◆ Given request ◆
Report every line of the data below that contains the word "hide", copying each such line in full.

◆ Stored dataset items ◆
_ _ _ _ _
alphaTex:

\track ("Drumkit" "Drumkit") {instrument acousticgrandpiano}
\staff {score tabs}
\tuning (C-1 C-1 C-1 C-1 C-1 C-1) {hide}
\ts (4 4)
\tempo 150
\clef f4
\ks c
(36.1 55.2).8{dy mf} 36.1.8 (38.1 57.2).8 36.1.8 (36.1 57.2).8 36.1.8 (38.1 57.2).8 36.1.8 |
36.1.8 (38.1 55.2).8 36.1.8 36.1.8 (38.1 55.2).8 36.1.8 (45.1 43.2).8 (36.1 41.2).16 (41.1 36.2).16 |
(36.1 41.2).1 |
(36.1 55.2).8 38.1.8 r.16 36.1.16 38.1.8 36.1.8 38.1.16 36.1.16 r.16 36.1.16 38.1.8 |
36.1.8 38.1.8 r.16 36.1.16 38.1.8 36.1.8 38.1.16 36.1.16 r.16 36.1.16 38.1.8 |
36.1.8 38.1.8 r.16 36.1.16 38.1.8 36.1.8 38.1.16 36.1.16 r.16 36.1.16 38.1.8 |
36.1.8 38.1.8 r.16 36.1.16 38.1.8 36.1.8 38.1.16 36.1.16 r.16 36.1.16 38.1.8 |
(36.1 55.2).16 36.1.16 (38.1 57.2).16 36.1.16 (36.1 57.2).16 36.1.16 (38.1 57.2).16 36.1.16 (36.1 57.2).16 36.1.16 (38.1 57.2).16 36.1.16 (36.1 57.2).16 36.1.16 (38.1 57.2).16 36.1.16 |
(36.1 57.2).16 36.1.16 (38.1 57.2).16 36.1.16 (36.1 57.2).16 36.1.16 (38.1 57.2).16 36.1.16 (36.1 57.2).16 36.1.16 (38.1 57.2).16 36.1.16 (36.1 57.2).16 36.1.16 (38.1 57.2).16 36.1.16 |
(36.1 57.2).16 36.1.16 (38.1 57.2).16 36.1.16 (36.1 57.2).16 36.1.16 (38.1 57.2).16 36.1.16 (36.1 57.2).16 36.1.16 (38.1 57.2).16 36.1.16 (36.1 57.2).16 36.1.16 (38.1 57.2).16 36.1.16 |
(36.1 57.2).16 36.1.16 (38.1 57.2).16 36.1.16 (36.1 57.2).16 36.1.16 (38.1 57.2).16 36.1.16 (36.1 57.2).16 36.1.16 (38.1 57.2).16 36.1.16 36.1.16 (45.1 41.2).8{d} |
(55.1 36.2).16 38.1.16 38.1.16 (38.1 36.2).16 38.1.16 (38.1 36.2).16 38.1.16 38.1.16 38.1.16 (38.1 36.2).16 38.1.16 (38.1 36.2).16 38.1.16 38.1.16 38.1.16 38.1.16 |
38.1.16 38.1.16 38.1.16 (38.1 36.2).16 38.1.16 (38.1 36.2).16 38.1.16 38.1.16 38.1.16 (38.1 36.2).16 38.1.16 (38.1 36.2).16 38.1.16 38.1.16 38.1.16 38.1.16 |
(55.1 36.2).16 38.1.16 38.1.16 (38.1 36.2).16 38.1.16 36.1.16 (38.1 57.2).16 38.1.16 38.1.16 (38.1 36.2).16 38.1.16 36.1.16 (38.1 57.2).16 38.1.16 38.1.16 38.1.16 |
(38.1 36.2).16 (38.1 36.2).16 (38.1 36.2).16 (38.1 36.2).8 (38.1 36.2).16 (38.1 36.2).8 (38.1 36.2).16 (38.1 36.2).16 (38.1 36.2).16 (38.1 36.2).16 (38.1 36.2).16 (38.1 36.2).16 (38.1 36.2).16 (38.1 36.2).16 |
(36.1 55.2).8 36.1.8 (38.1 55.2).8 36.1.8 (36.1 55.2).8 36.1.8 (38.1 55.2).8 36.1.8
_ _ _ _ _
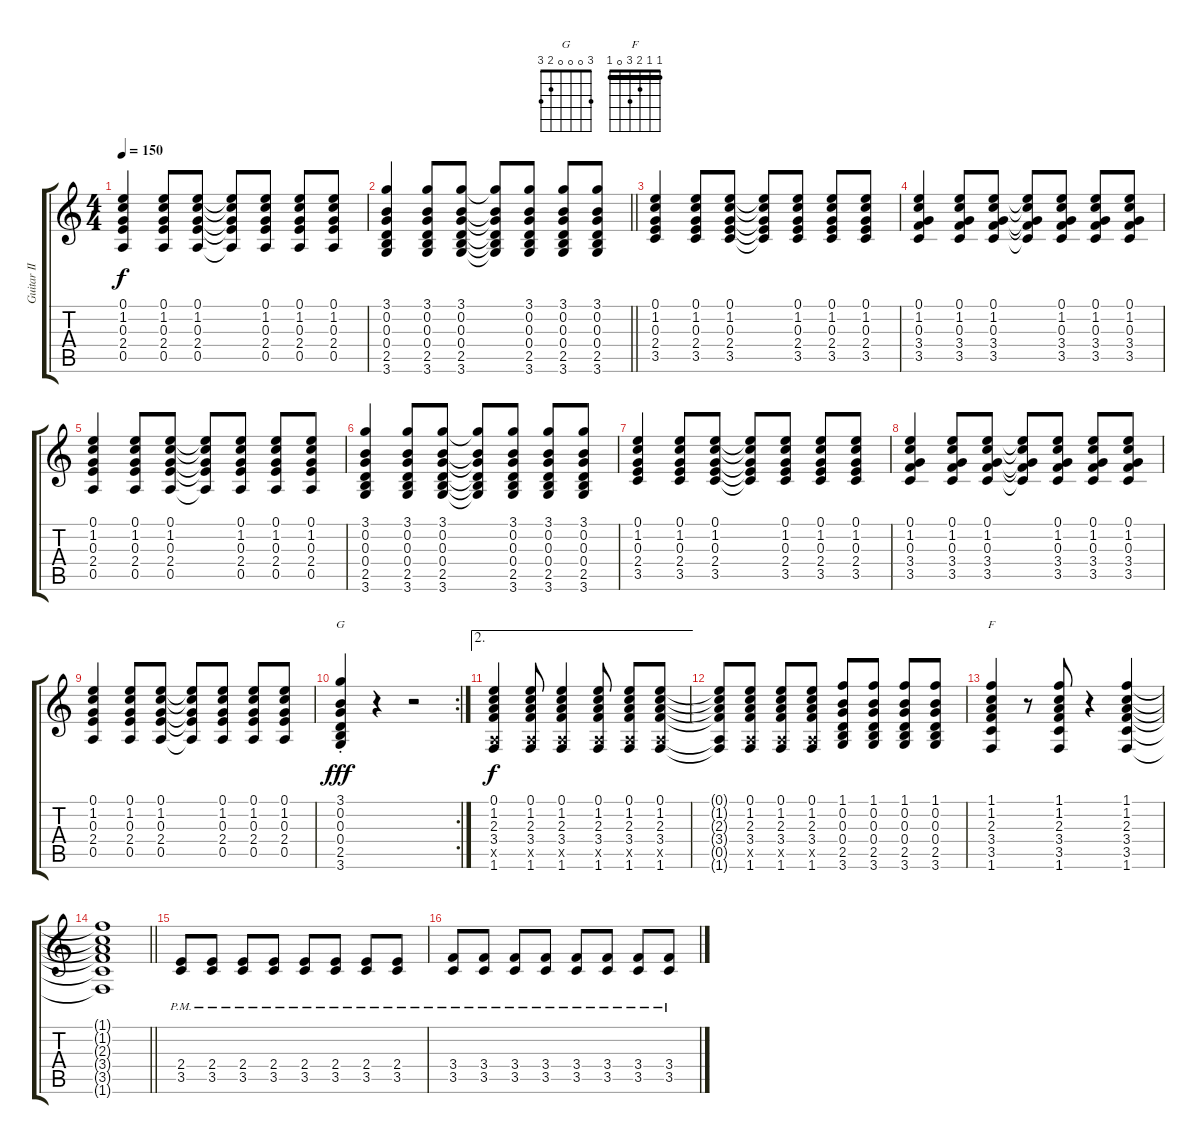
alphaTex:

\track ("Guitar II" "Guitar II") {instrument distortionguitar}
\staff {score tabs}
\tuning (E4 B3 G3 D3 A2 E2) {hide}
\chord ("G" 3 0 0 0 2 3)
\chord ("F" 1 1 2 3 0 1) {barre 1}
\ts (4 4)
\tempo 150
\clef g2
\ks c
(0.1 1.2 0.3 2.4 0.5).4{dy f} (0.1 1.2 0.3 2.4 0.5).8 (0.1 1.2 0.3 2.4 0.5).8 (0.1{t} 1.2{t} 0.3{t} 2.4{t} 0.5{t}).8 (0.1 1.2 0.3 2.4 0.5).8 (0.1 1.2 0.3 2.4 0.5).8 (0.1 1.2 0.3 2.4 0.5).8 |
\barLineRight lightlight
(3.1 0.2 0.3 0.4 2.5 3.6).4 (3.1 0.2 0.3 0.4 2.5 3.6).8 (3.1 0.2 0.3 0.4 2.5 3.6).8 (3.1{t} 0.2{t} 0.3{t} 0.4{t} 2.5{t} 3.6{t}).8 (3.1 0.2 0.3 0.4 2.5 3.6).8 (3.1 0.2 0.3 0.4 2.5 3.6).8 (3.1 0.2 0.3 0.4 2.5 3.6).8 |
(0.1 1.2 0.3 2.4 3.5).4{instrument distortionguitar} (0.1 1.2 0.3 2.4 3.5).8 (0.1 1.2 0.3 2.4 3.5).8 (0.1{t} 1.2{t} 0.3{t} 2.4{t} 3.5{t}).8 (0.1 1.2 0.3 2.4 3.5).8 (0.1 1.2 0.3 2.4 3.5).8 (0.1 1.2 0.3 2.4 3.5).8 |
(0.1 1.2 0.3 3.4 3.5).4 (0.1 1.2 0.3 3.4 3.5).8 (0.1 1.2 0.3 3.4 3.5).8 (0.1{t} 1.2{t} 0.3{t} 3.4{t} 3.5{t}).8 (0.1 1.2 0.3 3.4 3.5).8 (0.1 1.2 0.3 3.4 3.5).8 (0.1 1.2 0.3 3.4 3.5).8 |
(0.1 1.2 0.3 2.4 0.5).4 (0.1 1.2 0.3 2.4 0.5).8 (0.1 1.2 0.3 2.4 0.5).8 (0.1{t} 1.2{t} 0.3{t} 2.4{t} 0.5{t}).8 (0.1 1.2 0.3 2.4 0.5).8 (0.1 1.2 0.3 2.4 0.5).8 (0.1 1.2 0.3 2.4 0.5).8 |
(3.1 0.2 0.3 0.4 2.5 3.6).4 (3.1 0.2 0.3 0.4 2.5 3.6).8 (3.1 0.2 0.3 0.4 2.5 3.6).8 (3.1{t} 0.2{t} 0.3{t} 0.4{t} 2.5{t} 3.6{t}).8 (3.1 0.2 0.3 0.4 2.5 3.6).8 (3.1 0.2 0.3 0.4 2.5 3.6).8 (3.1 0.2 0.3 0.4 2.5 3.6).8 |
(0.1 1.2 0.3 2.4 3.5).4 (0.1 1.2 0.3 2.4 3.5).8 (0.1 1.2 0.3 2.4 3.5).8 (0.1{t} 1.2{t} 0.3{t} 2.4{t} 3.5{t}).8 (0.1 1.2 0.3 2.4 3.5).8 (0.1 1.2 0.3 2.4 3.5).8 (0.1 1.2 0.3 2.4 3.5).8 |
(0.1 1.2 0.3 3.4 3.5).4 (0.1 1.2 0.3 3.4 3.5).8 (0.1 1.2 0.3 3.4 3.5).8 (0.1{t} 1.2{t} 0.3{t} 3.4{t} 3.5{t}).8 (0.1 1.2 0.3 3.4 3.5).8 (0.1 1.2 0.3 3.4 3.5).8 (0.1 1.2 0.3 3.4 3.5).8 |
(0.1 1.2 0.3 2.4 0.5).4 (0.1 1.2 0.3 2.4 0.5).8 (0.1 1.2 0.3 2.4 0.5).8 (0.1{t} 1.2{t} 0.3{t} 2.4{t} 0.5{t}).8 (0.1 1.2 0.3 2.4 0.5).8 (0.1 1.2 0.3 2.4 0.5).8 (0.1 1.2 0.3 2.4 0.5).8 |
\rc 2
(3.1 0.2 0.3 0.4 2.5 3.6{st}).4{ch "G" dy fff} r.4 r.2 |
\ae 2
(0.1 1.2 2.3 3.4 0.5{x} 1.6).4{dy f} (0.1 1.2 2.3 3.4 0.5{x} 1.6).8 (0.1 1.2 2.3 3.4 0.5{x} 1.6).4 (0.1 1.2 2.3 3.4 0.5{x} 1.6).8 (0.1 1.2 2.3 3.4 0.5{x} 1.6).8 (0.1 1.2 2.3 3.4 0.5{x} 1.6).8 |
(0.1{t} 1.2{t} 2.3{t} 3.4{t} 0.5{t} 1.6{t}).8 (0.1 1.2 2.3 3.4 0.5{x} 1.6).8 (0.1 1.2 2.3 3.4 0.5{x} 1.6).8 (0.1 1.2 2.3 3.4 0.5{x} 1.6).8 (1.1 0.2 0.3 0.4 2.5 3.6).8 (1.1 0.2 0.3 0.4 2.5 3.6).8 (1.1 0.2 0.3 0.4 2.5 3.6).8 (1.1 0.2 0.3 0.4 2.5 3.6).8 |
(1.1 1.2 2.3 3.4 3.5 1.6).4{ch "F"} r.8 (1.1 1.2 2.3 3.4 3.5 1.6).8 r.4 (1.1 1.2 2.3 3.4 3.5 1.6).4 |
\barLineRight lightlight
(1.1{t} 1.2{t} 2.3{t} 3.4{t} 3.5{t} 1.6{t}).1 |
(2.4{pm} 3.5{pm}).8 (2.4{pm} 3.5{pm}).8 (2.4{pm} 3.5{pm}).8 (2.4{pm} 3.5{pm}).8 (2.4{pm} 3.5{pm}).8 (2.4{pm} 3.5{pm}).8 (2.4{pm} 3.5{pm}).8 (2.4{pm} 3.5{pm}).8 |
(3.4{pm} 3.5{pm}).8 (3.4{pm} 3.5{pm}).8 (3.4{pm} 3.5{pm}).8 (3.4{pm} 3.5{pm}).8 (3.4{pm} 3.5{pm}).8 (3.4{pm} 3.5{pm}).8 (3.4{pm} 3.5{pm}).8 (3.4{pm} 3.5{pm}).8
_ _ _ _ _
◆ Finished task ◆
\tuning (C-1 C-1 C-1 C-1 C-1 C-1) {hide}
\tuning (E4 B3 G3 D3 A2 E2) {hide}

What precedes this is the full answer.